Set down the section of the scalers documentation from "Repo-Default Workflow (Scaler(self.stats))" up to and including "x_scaled = self.scaler.transform(x)", keeping every word and line as it appears.

# EXTRACT TO READ
·····

Scalers

This project includes feature-wise scalers under scalers/. All scalers operate column-wise (axis=0) on NumPy arrays.

In this repository, the primary pattern is to construct scalers from precomputed client statistics (self.stats) rather than calling fit() at runtime.

Available Scalers

Class Transform (per feature) Inverse transform
BaseScaler x x
Standard (x - mean) / std (x * std) + mean
MinMax (x - min) / (max - min) x * (max - min) + min
Robust (x - q1) / (q3 - q1) x * (q3 - q1) + q1
MaxAbs x / max(abs(x)) x * max(abs(x))

Common Interface

Each scaler follows the same method pattern:

  • fit(data): estimate statistics from training data
  • transform(data): scale input data
  • inverse_transform(data): map scaled data back to the original space

Repo-Default Workflow (Scaler(self.stats))

The client pipeline initializes scalers from precomputed train stats:

self.stats = self.private_data["stats"]["train"]
self.scaler = getattr(__import__("scalers"), self.scaler)(self.stats)

Then uses:

x_scaled = self.scaler.transform(x)
y_scaled = self.scaler.transform(y)
pred = self.scaler.inverse_transform(pred_scaled)

Optional Workflow (fit())

You can still fit stats directly from arrays when precomputed stats are not available:

scaler.fit(train_x)
train_x_scaled = scaler.transform(train_x)

·····

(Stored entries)

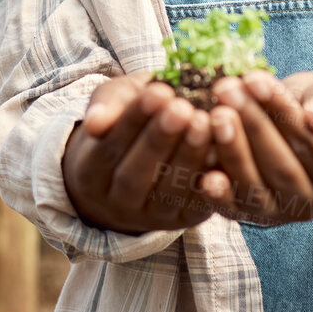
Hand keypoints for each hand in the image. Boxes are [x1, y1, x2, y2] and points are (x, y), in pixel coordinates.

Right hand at [60, 72, 215, 233]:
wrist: (144, 155)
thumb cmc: (129, 118)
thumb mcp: (114, 103)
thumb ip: (107, 106)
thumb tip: (95, 122)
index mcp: (90, 173)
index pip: (108, 148)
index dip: (133, 120)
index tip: (158, 91)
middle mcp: (116, 202)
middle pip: (134, 175)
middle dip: (160, 140)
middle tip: (182, 109)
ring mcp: (149, 217)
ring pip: (166, 191)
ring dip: (188, 157)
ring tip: (205, 122)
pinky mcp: (182, 220)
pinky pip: (195, 204)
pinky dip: (210, 177)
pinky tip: (223, 148)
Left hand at [197, 70, 312, 226]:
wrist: (304, 143)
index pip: (309, 140)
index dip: (281, 110)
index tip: (255, 79)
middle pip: (280, 166)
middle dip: (251, 125)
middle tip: (227, 90)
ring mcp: (282, 214)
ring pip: (255, 189)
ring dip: (232, 152)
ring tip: (214, 115)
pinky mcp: (252, 218)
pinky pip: (234, 209)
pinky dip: (218, 193)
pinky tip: (203, 172)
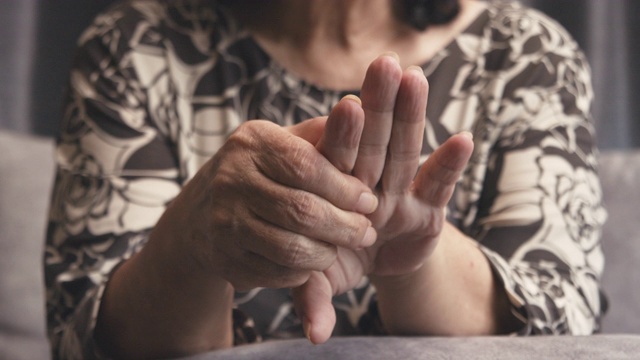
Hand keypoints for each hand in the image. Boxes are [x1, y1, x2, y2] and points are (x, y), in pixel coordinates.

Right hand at [166, 116, 377, 291]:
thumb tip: (359, 108)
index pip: (305, 165)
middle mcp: (231, 180)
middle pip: (302, 211)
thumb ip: (320, 132)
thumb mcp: (283, 141)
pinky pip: (277, 274)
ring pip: (291, 249)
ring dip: (327, 253)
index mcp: (251, 143)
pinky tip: (313, 260)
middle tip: (366, 232)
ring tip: (341, 246)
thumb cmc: (261, 170)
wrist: (201, 212)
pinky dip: (304, 271)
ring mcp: (224, 224)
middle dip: (345, 226)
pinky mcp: (225, 260)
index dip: (344, 187)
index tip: (369, 200)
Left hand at [292, 54, 473, 342]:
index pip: (338, 162)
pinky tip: (462, 140)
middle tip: (384, 65)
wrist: (375, 264)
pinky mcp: (430, 208)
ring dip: (413, 118)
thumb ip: (313, 295)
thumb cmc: (338, 258)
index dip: (342, 137)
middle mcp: (371, 187)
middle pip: (375, 143)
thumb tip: (313, 336)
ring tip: (418, 80)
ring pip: (406, 152)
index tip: (345, 107)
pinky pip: (439, 184)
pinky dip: (449, 166)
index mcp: (336, 195)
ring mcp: (402, 194)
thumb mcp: (322, 277)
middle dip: (380, 106)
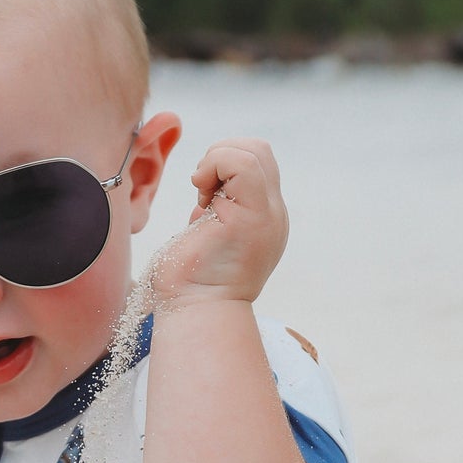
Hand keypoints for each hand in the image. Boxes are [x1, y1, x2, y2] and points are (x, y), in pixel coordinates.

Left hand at [147, 138, 288, 311]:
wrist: (194, 313)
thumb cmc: (189, 281)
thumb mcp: (208, 231)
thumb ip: (219, 206)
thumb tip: (208, 183)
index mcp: (263, 217)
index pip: (256, 162)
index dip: (224, 163)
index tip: (203, 197)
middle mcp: (273, 215)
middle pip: (258, 149)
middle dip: (220, 157)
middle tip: (202, 193)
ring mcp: (268, 216)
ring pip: (252, 150)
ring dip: (215, 163)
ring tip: (204, 199)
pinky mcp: (252, 218)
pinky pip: (241, 163)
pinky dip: (213, 166)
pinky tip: (202, 199)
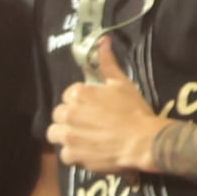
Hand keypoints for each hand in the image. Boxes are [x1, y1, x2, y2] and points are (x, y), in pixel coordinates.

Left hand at [44, 36, 165, 175]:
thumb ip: (107, 63)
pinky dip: (73, 154)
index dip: (79, 101)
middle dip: (69, 117)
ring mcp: (68, 136)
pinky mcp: (72, 155)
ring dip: (65, 135)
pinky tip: (86, 151)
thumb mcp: (121, 83)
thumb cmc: (133, 110)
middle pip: (58, 114)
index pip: (68, 95)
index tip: (92, 107)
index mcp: (78, 94)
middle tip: (86, 123)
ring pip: (54, 133)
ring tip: (81, 137)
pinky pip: (64, 154)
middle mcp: (69, 114)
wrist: (142, 140)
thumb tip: (102, 41)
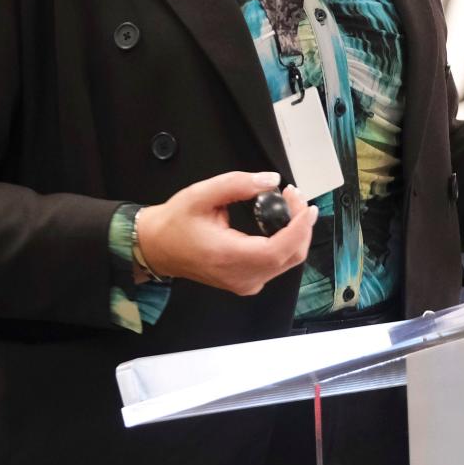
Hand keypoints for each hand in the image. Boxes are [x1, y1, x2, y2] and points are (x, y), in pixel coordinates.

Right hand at [137, 172, 316, 295]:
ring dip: (296, 233)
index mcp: (227, 256)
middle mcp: (240, 277)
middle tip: (295, 196)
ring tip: (290, 204)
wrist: (157, 248)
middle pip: (290, 257)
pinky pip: (277, 264)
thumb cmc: (176, 221)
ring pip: (287, 262)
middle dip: (301, 225)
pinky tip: (282, 221)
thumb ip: (237, 184)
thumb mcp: (201, 194)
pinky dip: (287, 242)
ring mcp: (245, 284)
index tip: (306, 204)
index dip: (298, 228)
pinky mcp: (246, 282)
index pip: (277, 250)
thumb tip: (271, 180)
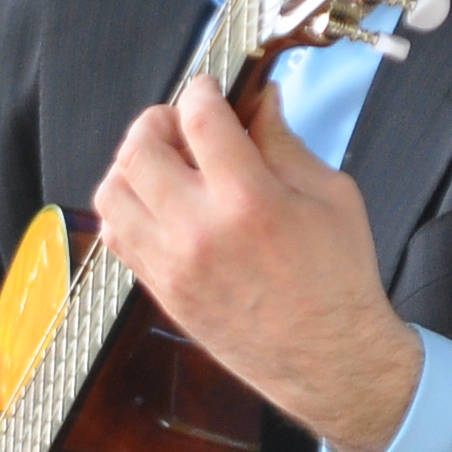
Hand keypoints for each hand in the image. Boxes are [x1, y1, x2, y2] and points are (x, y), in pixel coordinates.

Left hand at [92, 75, 423, 451]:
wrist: (332, 361)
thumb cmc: (339, 279)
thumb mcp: (330, 195)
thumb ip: (283, 142)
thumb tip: (259, 101)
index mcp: (250, 200)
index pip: (198, 118)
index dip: (201, 91)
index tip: (210, 90)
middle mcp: (200, 231)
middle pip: (139, 149)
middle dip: (158, 120)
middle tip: (182, 123)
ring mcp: (173, 265)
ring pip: (112, 191)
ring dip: (132, 164)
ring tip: (164, 163)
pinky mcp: (162, 290)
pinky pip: (116, 235)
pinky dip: (127, 207)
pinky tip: (159, 203)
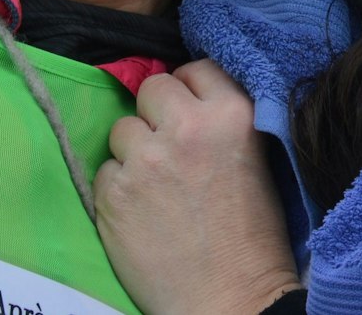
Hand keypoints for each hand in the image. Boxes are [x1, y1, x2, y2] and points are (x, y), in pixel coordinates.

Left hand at [95, 60, 300, 314]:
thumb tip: (186, 96)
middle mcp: (188, 128)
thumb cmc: (252, 237)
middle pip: (152, 89)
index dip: (190, 92)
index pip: (195, 69)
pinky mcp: (114, 194)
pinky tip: (141, 213)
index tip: (190, 115)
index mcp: (233, 115)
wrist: (231, 299)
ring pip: (122, 129)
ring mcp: (146, 159)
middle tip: (170, 149)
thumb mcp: (257, 158)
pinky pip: (104, 171)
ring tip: (156, 187)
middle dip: (157, 115)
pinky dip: (117, 190)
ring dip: (134, 152)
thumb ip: (222, 120)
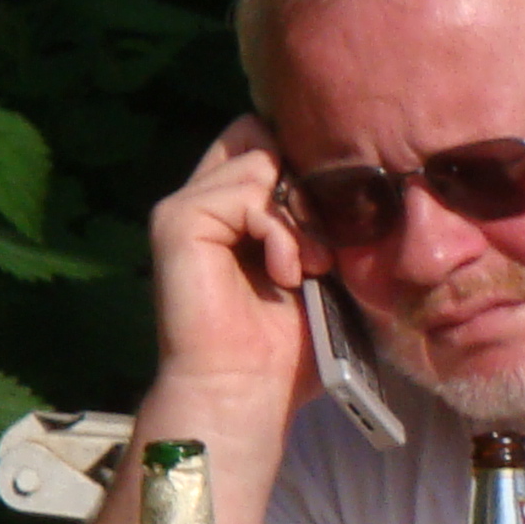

·····

# SOLUTION FOR THIS EXERCISE
Repo-Default Workflow (Scaler(self.stats))

The client pipeline initializes scalers from precomputed train stats:

self.stats = self.private_data["stats"]["train"]
self.scaler = getattr(__import__("scalers"), self.scaler)(self.stats)

Then uses:

x_scaled = self.scaler.transform(x)